Prayer as the justification of God-talk

I’m thinking of writing an article about prayer as the justification of human speech about God. I’ve been deeply impressed by the way this concept has been articulated among some of Bultmann’s followers (e.g. Heinrich Ott, Gerhard Ebeling, Eberhard Jüngel)—the hermeneutical problem of speech about God is resolved into the givenness and the demand of prayer as speech to God. So if anyone has any reading suggestions relating to this topic, I’d be most grateful.

In the meantime, here’s a quote from Jüngel that sums up this whole approach:

“Who then is God, that we must speak of him? God is he whom we must thank. To be more precise: God is he whom we cannot thank enough” (Jüngel, “Gott—als Wort unserer Sprache,” in Unterwegs zur Sache, p. 103).

4 Comments:

Anonymous said...

Hi Ben,

D.Z. Phillips is not a theologian, he is a philosopher in the tradition of Wittgenstein -and an admirer of Kierkegaard, Weil, Flannery O'Connor and R.S. Thomas - which makes it all the more (not less) worth reading his early and seminal The Concept of Prayer (1965). There is much that is problematical for the believer - particularly over the nature of prayers of petition and intercession - but much that is helpful too in seeing prayer as a "form of life", and in explicating the "grammar" of prayer.

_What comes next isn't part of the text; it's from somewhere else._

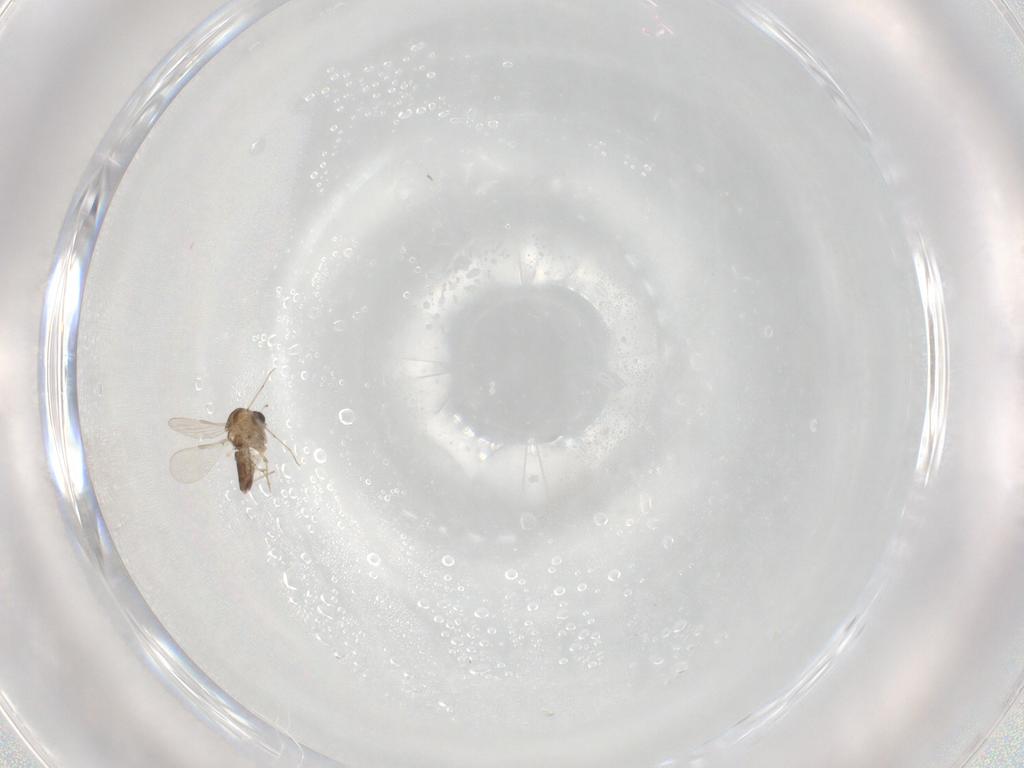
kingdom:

On the subject of intercession - if not exactly on the subject of your intended article - a useful recent contribution is Robert Ellis, Answering God (2005). I say "useful" in the sense of its presentation of the salient material, both philosophical and theological (including a chapter which looks at Augustine, Schleiermacher, Aquinas, Calvin, Barth and Origin). Whether Ellis succeeds with his own thesis - which attempts to combine the insights of such esteemed church fathers with the thought of Process Theology and Open Theism - is another question! The book comes with blurb-recommendations from John Macquarrie and Paul Fiddes.

Weekend Fisher said...

That's an interesting starting point. Of course the atheist often starts there too, and so does the person devastated by the realities of what we study as theodicy.

Anonymous said...

Paul Ricoeur has a classic essay, "Naming God" (it's in his collection "Figuring the Sacred," I believe) in which he links theology with doxology (as do many others, of course).

Ben Myers said...

Many thanks for these helpful suggestions.